Thursday, 1 October 2015

Samurai Summary: Top Tweets 01/10/2015

A surprise number in the Chinese PMI helped lift markets on the first trading day of quarter as some believe the stimulus measures put in place by Chinese authorities are starting to take effect in the economy. Although manufacturing remains in decline there was a sigh of relief from many corners as investors come to grips with a longer than expected economic downturn.  

However nothing takes away from dismal quarterly performance Chinese equities have experiencing due to worries over a protracted slowdown. The quarterly performance comes in worst than that of previous quarters in 2008 indicating the seriousness of the concerns.

The boosted number we saw today in the PMI is a green sprout in a very big field full of negatives weighing down optimism in the world's second largest economy. If we were to see a change of sentiment we'd need to see an extended period of good economic data, not just one reference point, that would prove that measures are working.

What the situation we find ourselves in now does show is that there's been a gross exaggeration in the expectations on the Chinese economy but we should not take away from China's ability to modernise an economy at blinding pace, speeds which world economies have never seen before but we should not let illusions come in between the realities on the ground.

The so-called "middle ground"approach should be applied with the basic principles of economics that the world has come to know and accept as the norm. Yes, China is an exception given the sheer numbers of people that have become economically liberated but nothing stops the laws of economics from throwing the balance into question. I think it is this dilemma that has led the world into placing greed before practicality.

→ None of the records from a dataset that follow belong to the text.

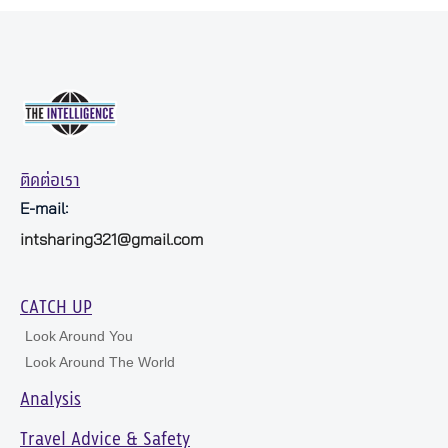
ติดต่อเรา
E-mail:
intsharing321@gmail.com
CATCH UP
Look Around You
Look Around The World
Analysis
Travel Advice & Safety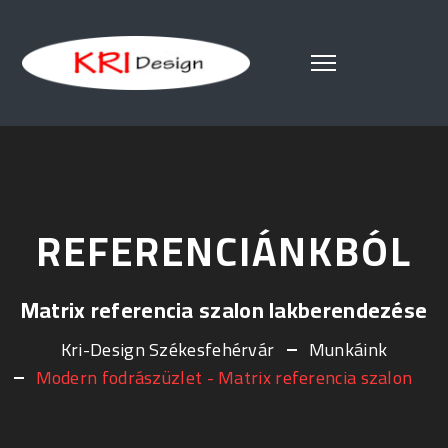
REFERENCIÁNKBÓL
Matrix referencia szalon lakberendezése
Kri-Design Székesfehérvár
Munkáink
Modern fodrászüzlet - Matrix referencia szalon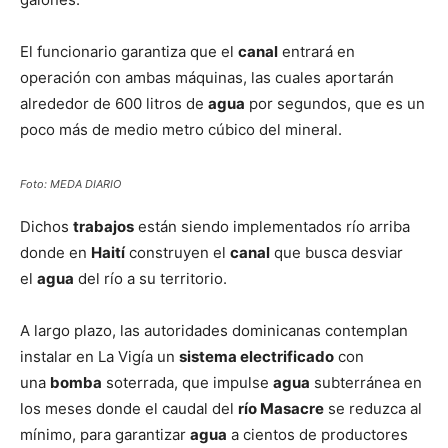
El funcionario garantiza que el
canal
entrará en
operación con ambas máquinas, las cuales aportarán
alrededor de 600 litros de
agua
por segundos, que es un
poco más de medio metro cúbico del mineral.
Foto: MEDA DIARIO
Dichos
trabajos
están siendo implementados río arriba
donde en
Haití
construyen el
canal
que busca desviar
el
agua
del río a su territorio.
A largo plazo, las autoridades dominicanas contemplan
instalar en La Vigía un
sistema electrificado
con
una
bomba
soterrada, que impulse
agua
subterránea en
los meses donde el caudal del
río Masacre
se reduzca al
mínimo, para garantizar
agua
a cientos de productores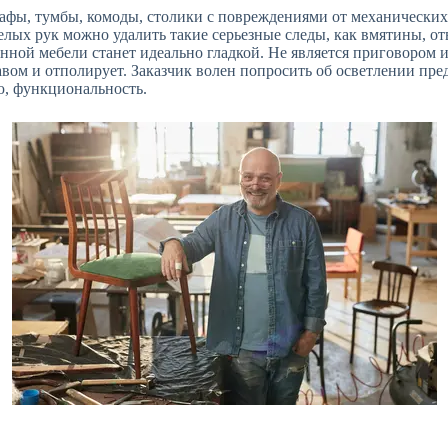
афы, тумбы, комоды, столики с повреждениями от механических 
лых рук можно удалить такие серьезные следы, как вмятины, отв
нной мебели станет идеально гладкой. Не является приговором
авом и отполирует. Заказчик волен попросить об осветлении пре
ю, функциональность.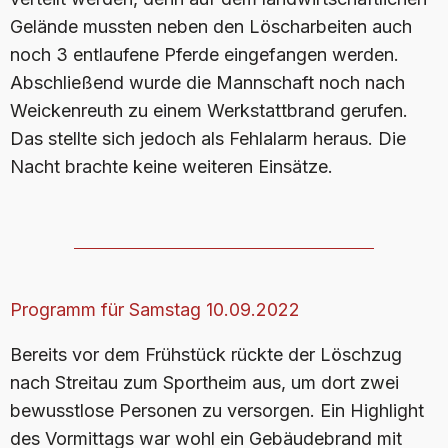
Gelände mussten neben den Löscharbeiten auch
noch 3 entlaufene Pferde eingefangen werden.
Abschließend wurde die Mannschaft noch nach
Weickenreuth zu einem Werkstattbrand gerufen.
Das stellte sich jedoch als Fehlalarm heraus. Die
Nacht brachte keine weiteren Einsätze.
Programm für Samstag 10.09.2022
Bereits vor dem Frühstück rückte der Löschzug
nach Streitau zum Sportheim aus, um dort zwei
bewusstlose Personen zu versorgen. Ein Highlight
des Vormittags war wohl ein Gebäudebrand mit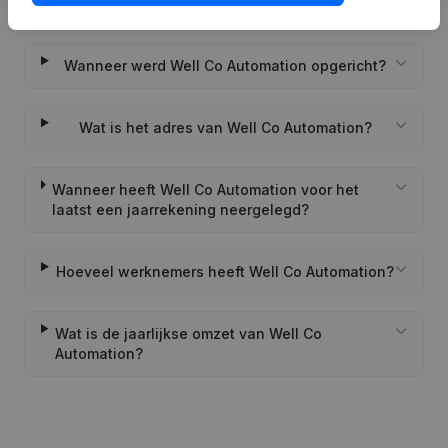
Wat is het PEPPOL ID van Well Co Automation?
Wanneer werd Well Co Automation opgericht?
Wat is het adres van Well Co Automation?
Wanneer heeft Well Co Automation voor het
laatst een jaarrekening neergelegd?
Hoeveel werknemers heeft Well Co Automation?
Wat is de jaarlijkse omzet van Well Co
Automation?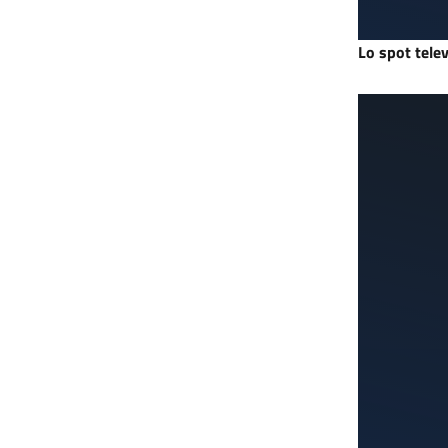
Lo spot telev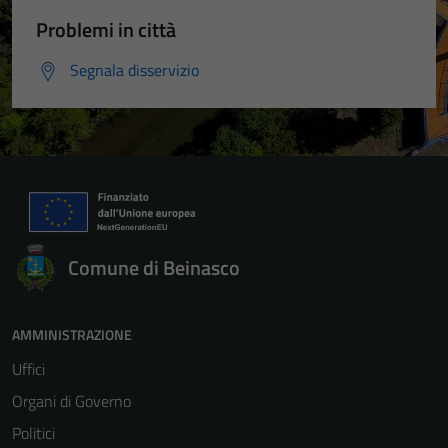
Problemi in città
Segnala disservizio
Comune di Beinasco
AMMINISTRAZIONE
Uffici
Organi di Governo
Politici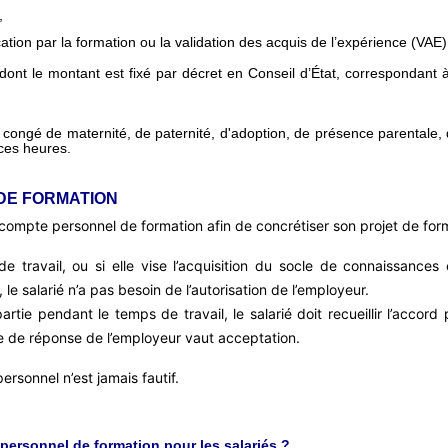
,
ication par la formation ou la validation des acquis de l’expérience (VAE)
 dont le montant est fixé par décret en Conseil d’État, correspondan
 congé de maternité, de paternité, d'adoption, de présence parentale, 
 ces heures.
DE FORMATION
 son compte personnel de formation afin de concrétiser son projet de for
e travail, ou si elle vise l’acquisition du socle de connaissances 
salarié n’a pas besoin de l’autorisation de l’employeur.
rtie pendant le temps de travail, le salarié doit recueillir l’accord 
e de réponse de l’employeur vaut acceptation.
ersonnel n’est jamais fautif.
 personnel de formation pour les salariés ?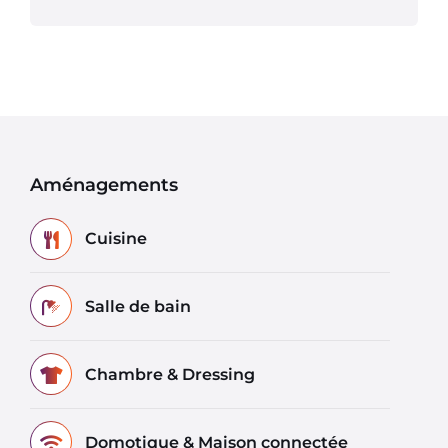
Aménagements
Cuisine
Salle de bain
Chambre & Dressing
Domotique & Maison connectée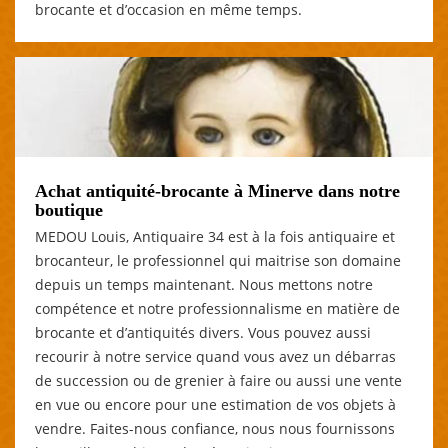
brocante et d’occasion en même temps.
Achat antiquité-brocante à Minerve dans notre
boutique
MEDOU Louis, Antiquaire 34 est à la fois antiquaire et
brocanteur, le professionnel qui maitrise son domaine
depuis un temps maintenant. Nous mettons notre
compétence et notre professionnalisme en matière de
brocante et d’antiquités divers. Vous pouvez aussi
recourir à notre service quand vous avez un débarras
de succession ou de grenier à faire ou aussi une vente
en vue ou encore pour une estimation de vos objets à
vendre. Faites-nous confiance, nous nous fournissons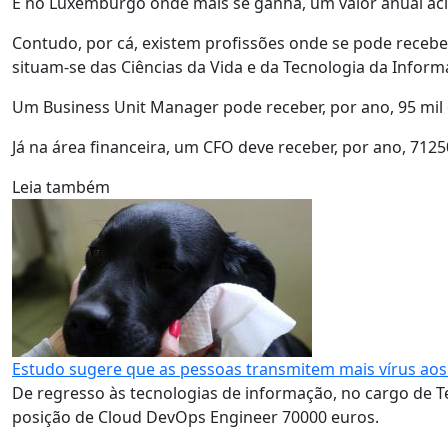
É no Luxemburgo onde mais se ganha, um valor anual aci
Contudo, por cá, existem profissões onde se pode recebe
situam-se das Ciências da Vida e da Tecnologia da Inform
Um Business Unit Manager pode receber, por ano, 95 mil
Já na área financeira, um CFO deve receber, por ano, 7125
Leia também
Estudo sugere que as pessoas transmitem mais vírus aos
De regresso às tecnologias de informação, no cargo de 
posição de Cloud DevOps Engineer 70000 euros.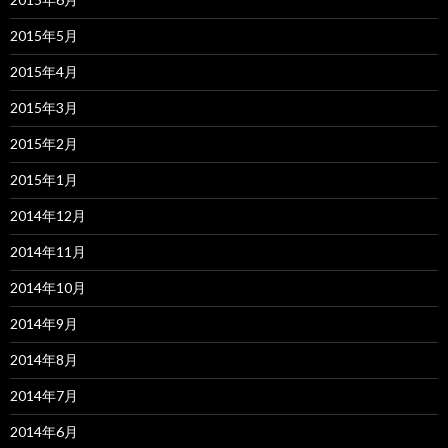
2015年5月
2015年4月
2015年3月
2015年2月
2015年1月
2014年12月
2014年11月
2014年10月
2014年9月
2014年8月
2014年7月
2014年6月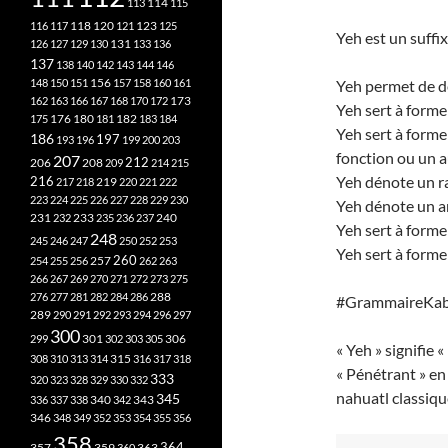
113
114
115
118
120
116
117
121
123
125
Yeh est un suffix
126
127
129
130
131
133
136
137
138
140
142
143
144
146
148
150
151
156
157
158
160
161
Yeh permet de dé
173
162
163
166
167
168
170
172
Yeh sert à forme
182
175
176
180
181
183
184
Yeh sert à forme
186
197
193
196
199
200
203
fonction ou un a
207
212
206
208
209
214
215
Yeh dénote un r
216
219
217
218
220
221
222
223
224
225
226
227
228
229
230
Yeh dénote un a
240
231
232
233
235
236
237
Yeh sert à forme
248
245
246
247
250
252
253
Yeh sert à forme
260
257
254
255
256
262
263
266
267
269
270
271
272
273
275
276
277
281
282
284
286
288
#GrammaireKab
289
290
291
292
293
294
296
297
300
301
306
299
302
303
305
« Yeh » signifie 
315
308
310
313
314
316
317
318
« Pénétrant » en
333
320
323
328
329
330
332
nahuatl classiqu
345
340
336
337
338
342
343
346
348
349
352
353
354
355
356
358
357
359
363
364
360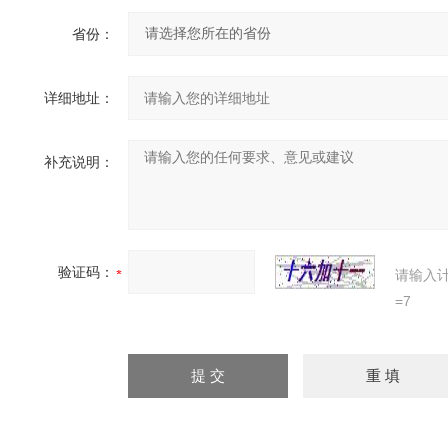
省份：
详细地址：
补充说明：
验证码：
请输入
=7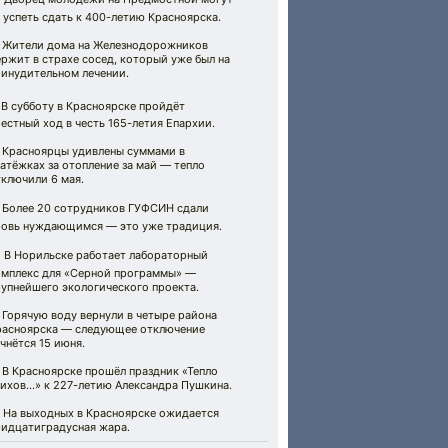
 успеть сдать к 400-летию Красноярска.
 Жители дома на Железнодорожников
ржит в страхе сосед, который уже был на
ринудительном лечении.
 В субботу в Красноярске пройдёт
естный ход в честь 165-летия Епархии.
 Красноярцы удивлены суммами в
атёжках за отопление за май — тепло
ключили 6 мая.
 Более 20 сотрудников ГУФСИН сдали
ровь нуждающимся — это уже традиция.
 В Норильске работает лабораторный
омплекс для «Серной программы» —
рупнейшего экологического проекта.
 Горячую воду вернули в четыре района
расноярска — следующее отключение
чнётся 15 июня.
 В Красноярске прошёл праздник «Тепло
тихов…» к 227-летию Александра Пушкина.
️ На выходных в Красноярске ожидается
ридцатиградусная жара.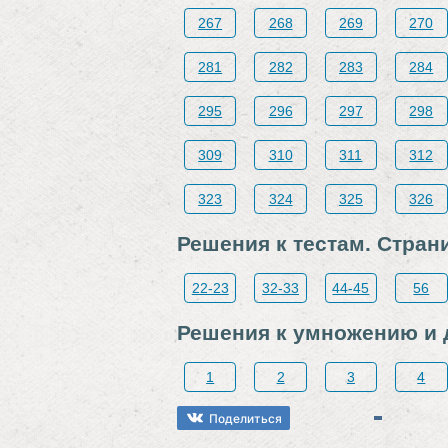
267
268
269
270
281
282
283
284
295
296
297
298
309
310
311
312
323
324
325
326
Решения к тестам. Стран
22-23
32-33
44-45
56
Решения к умножению и 
1
2
3
4
Поделиться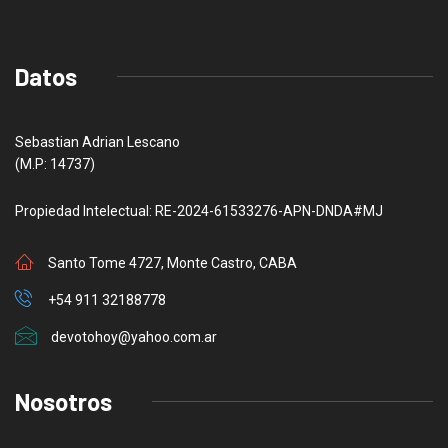
Datos
Sebastian Adrian Lescano
(M.P: 14737)
Propiedad Intelectual: RE-2024-61533276-APN-DNDA#MJ
Santo Tome 4727, Monte Castro, CABA
+54 911 32188778
devotohoy@yahoo.com.ar
Nosotros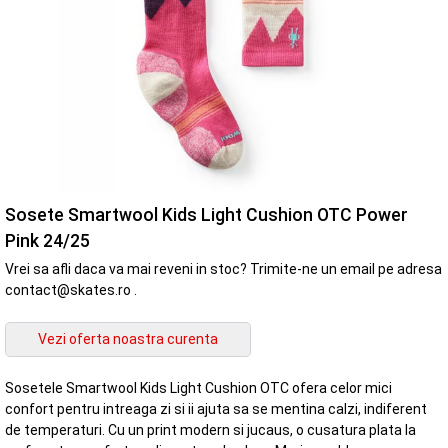
Sosete Smartwool Kids Light Cushion OTC Power
Pink 24/25
Vrei sa afli daca va mai reveni in stoc? Trimite-ne un email pe adresa
contact@skates.ro .
Sosetele Smartwool Kids Light Cushion OTC ofera celor mici
confort pentru intreaga zi si ii ajuta sa se mentina calzi, indiferent
de temperaturi. Cu un print modern si jucaus, o cusatura plata la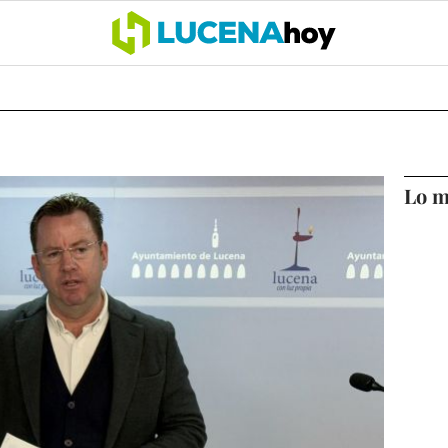
OCIO
COFRADÍAS
DEPORTES
OPINIÓN
CÓRDOBA
SALU
Lo m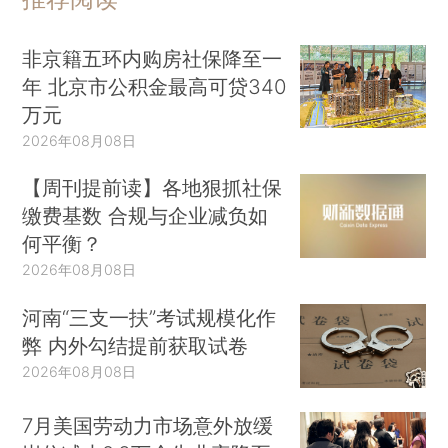
非京籍五环内购房社保降至一
年 北京市公积金最高可贷340
万元
2026年08月08日
【周刊提前读】各地狠抓社保
缴费基数 合规与企业减负如
何平衡？
2026年08月08日
河南“三支一扶”考试规模化作
弊 内外勾结提前获取试卷
2026年08月08日
7月美国劳动力市场意外放缓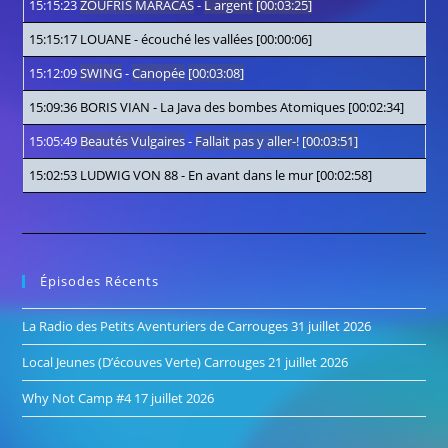
15:15:23
ZOUFRIS MARACAS
-
L argent
[00:03:25]
15:15:17
LOUANE
-
écouché les vallées
[00:00:06]
15:12:09
SWING
-
Canopée
[00:03:08]
15:09:36
BORIS VIAN
-
La Java des bombes Atomiques
[00:02:34]
15:05:49
Beautés Vulgaires
-
Fallait pas y aller-!
[00:03:51]
15:02:53
LUDWIG VON 88
-
En avant dans le mur
[00:02:58]
Épisodes Récents
La Radio des Petits Aventuriers de Carrouges
31 juillet 2026
Local Jeunes (D’écouves Verte) Carrouges
21 juillet 2026
Why Not Camp #4
17 juillet 2026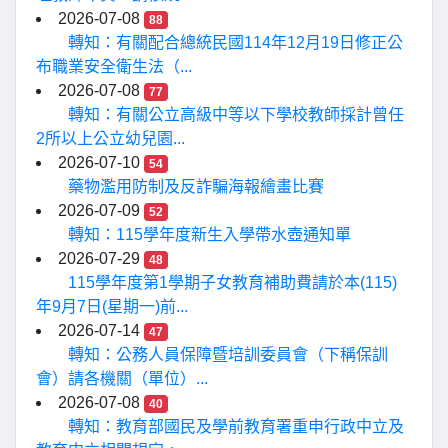
2026-07-08
88
轉知：有關配合總統民國114年12月19日修正公
布職業安全衛生法（...
2026-07-08
77
轉知：有關公立高級中等以下學校教師採計曾任
2所以上公立幼兒園...
2026-07-10
54
藥物濫用防制及反詐騙海報繪畫比賽
2026-07-09
52
轉知：115學年度新生入學帶水壺通知單
2026-07-29
48
115學年度第1學期子女教育補助費請於本(115)
年9月7日(星期一)前...
2026-07-14
47
轉知：公務人員保障暨培訓委員會（下稱保訓
會）請各機關（單位）...
2026-07-08
40
轉知：教育部國民及學前教育署重申行政中立及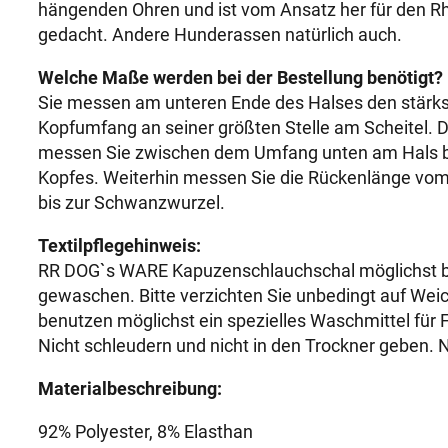
hängenden Ohren und ist vom Ansatz her für den R
gedacht. Andere Hunderassen natürlich auch.
Welche Maße werden bei der Bestellung benötigt?
Sie messen am unteren Ende des Halses den stärk
Kopfumfang an seiner größten Stelle am Scheitel. 
messen Sie zwischen dem Umfang unten am Hals bi
Kopfes. Weiterhin messen Sie die Rückenlänge vo
bis zur Schwanzwurzel.
Textilpflegehinweis:
RR DOG`s WARE Kapuzenschlauchschal möglichst be
gewaschen. Bitte verzichten Sie unbedingt auf Wei
benutzen möglichst ein spezielles Waschmittel für
Nicht schleudern und nicht in den Trockner geben. N
Materialbeschreibung:
92% Polyester, 8% Elasthan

The delicate position world markets have found themselves in is one which in which the debate around preventing a Chinese financial system shock is of pivotal importance. The reactionary measures put in place to the existing shocks felt have led to some interesting developments in other different asset classes, in this case corporate bonds.

Because the PBOC (People's Bank of China) has utilised every financial artillery weapon it has, interest rates have found themselves at multi year lows. As a result of this the spread between government bonds and corporate bonds at their lowest levels in years raising concerns that the credit risk is not being fully accounted for.

I truly hope this is not the case as we've seen the effects on global markets when confidence begins to break down, it has the potential to send shock waves throughout. It's a story that is developing and for now hasn't gained much talk time but one I will be following closely.